In its ruling, the three-judge panel singled out the Democratic governor for ignoring its earlier orders to reduce the state's inmate population to the level ordered by the federal courts.
In January, the governor sought to end the long-running court oversight of California's prison system and promised to take his fight again to the U.S. Supreme Court if necessary. At the time, he decried the billions of dollars California is spending to improve inmate medical and mental health care, saying the court had ordered the state to create "gold plate" prisons that were siphoning money from public schools, colleges, social services and other programs.
The judicial panel was unmoved.
Naming Brown, it said state officials must take whatever steps are necessary to comply with the court's inmate-reduction order by the end of this year or face the consequences.
Otherwise, "they will without further delay be subject to findings of contempt, individually and collectively. We make this observation reluctantly, but with determination that defendants will not be allowed to continue to violate the requirements of the Constitution of the United States."
The governor's office and corrections department did not immediately respond to requests for comment.
Thursday's ruling in favor of the inmates' attorneys was expected and is the latest development in two partially consolidated legal cases that date back years.
One case, filed in 1990, concerns the treatment of mentally inmates while the other, filed in 2001, concerns substandard medical care. In both cases, the federal courts have ruled that the care provided by California's prison system was so poor it violated inmates' constitutional rights against cruel and unusual punishment.
Just last week, one of the judges on the panel rejected Brown's attempt to end the lawsuit over mental health care.
In both cases, the courts have appointed federal overseers to run those aspects of the prison system. The state has responded by building new medical and mental health facilities and hiring hundreds of new employees, many at salaries that exceeding $200,000 a year.

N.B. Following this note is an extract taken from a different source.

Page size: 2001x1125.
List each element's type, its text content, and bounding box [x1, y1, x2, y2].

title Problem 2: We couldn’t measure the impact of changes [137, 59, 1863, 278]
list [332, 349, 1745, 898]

Brown's boldest response has been his so-called prison realignment plan, which took effect in October 2011 and is sending thousands of lower-level offenders to county jails instead of state prisons.

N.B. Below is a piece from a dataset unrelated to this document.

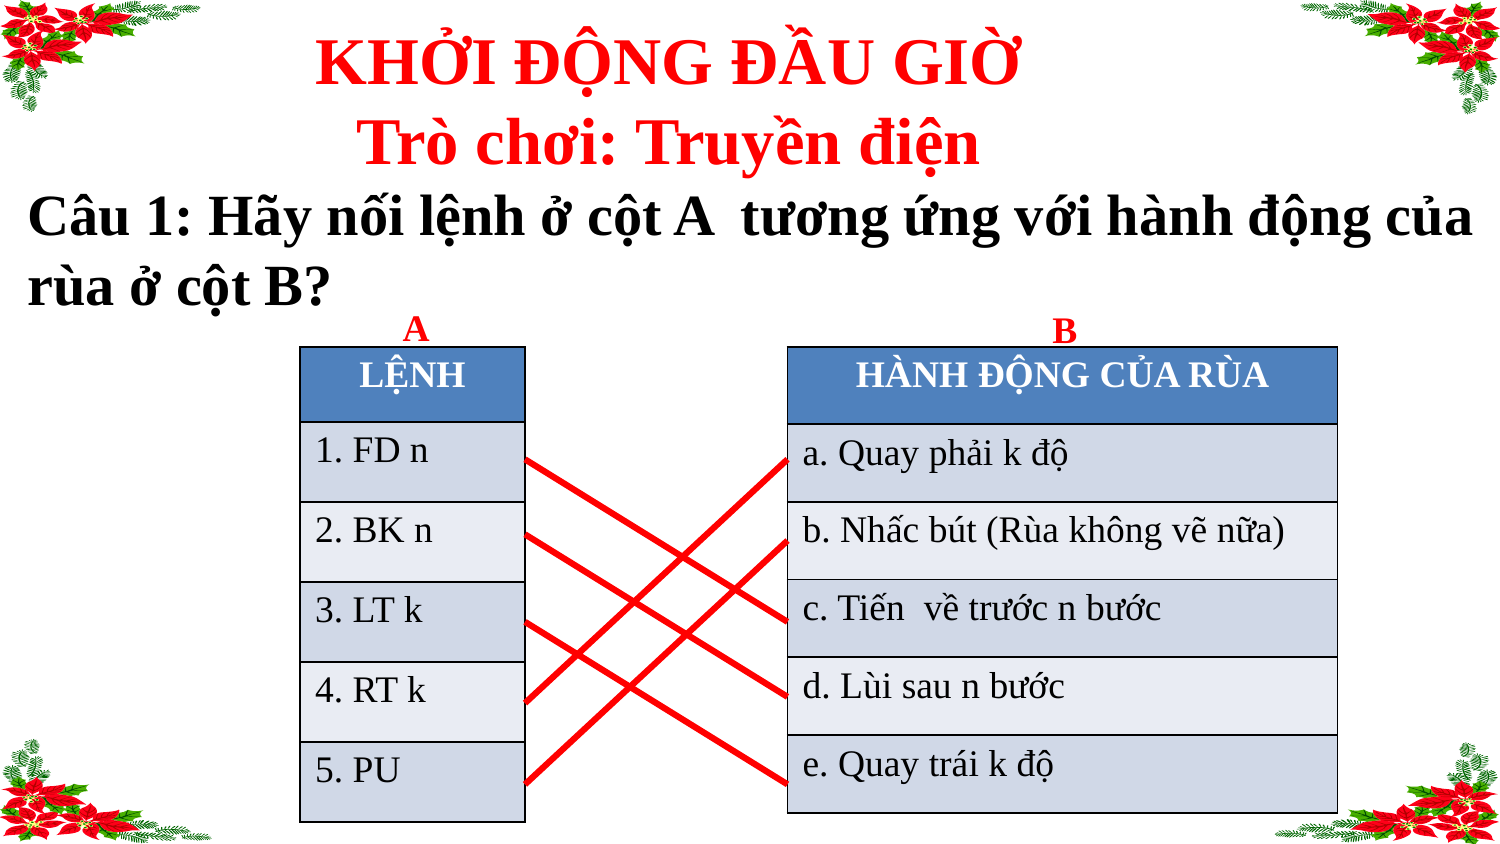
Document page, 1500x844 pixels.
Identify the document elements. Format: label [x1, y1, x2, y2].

text_box [0, 0, 1500, 844]
text_box [524, 540, 788, 785]
text_box [524, 459, 788, 540]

That law alone has reduced the prison population by nearly 25,000 inmates, but that is still not enough to comply with the court order. The state still needs to reduce its inmate population by roughly 9,000 more inmates in its 33 adult prisons by the end of the year.

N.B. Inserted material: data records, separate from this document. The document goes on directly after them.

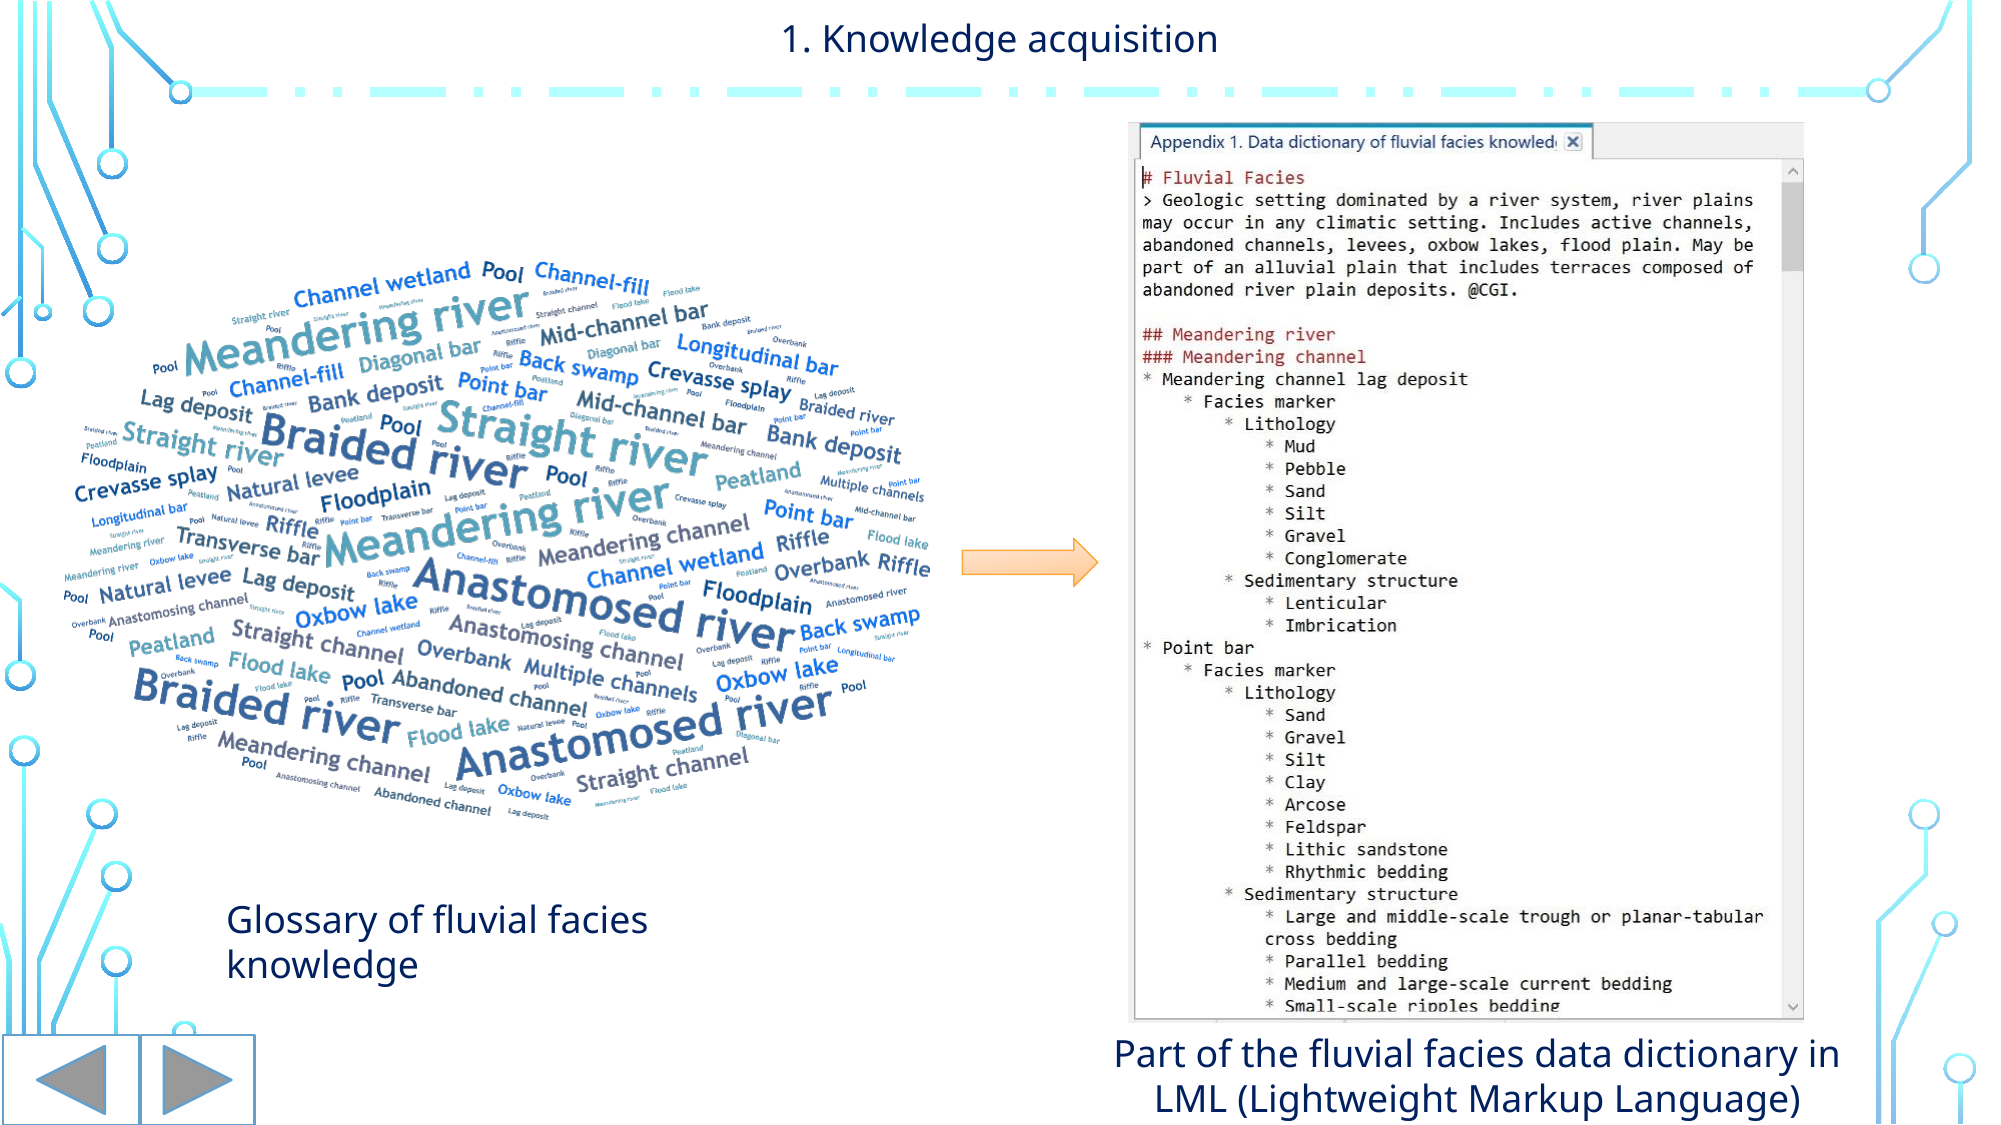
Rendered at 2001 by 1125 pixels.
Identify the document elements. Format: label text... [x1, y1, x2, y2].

text_box Part of the fluvial facies data dictionary in LML (Lightweight Markup Language) format code [1089, 1022, 1866, 1125]
picture [45, 236, 952, 841]
text_box [961, 537, 1099, 588]
text_box [140, 1034, 256, 1125]
text_box Glossary of fluvial facies knowledge [211, 888, 836, 994]
picture [1128, 122, 1804, 1023]
text_box [2, 1034, 140, 1125]
text_box 1. Knowledge acquisition [696, 7, 1304, 68]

In January, the state said it had done enough, and Brown said the only way it could meet the court's population cap was to jeopardize public safety by releasing dangerous felons.
The judicial panel acknowledged that Brown's realignment law had made headway, but also said the state had taken no further to comply with the court's directive.
It called the state's long-range prison blueprint "a plan for noncompliance" by allowing the state to house 9,000 more inmates than the court order allows.
"What further steps they will take in order to comply is equally clear: None," the judges wrote.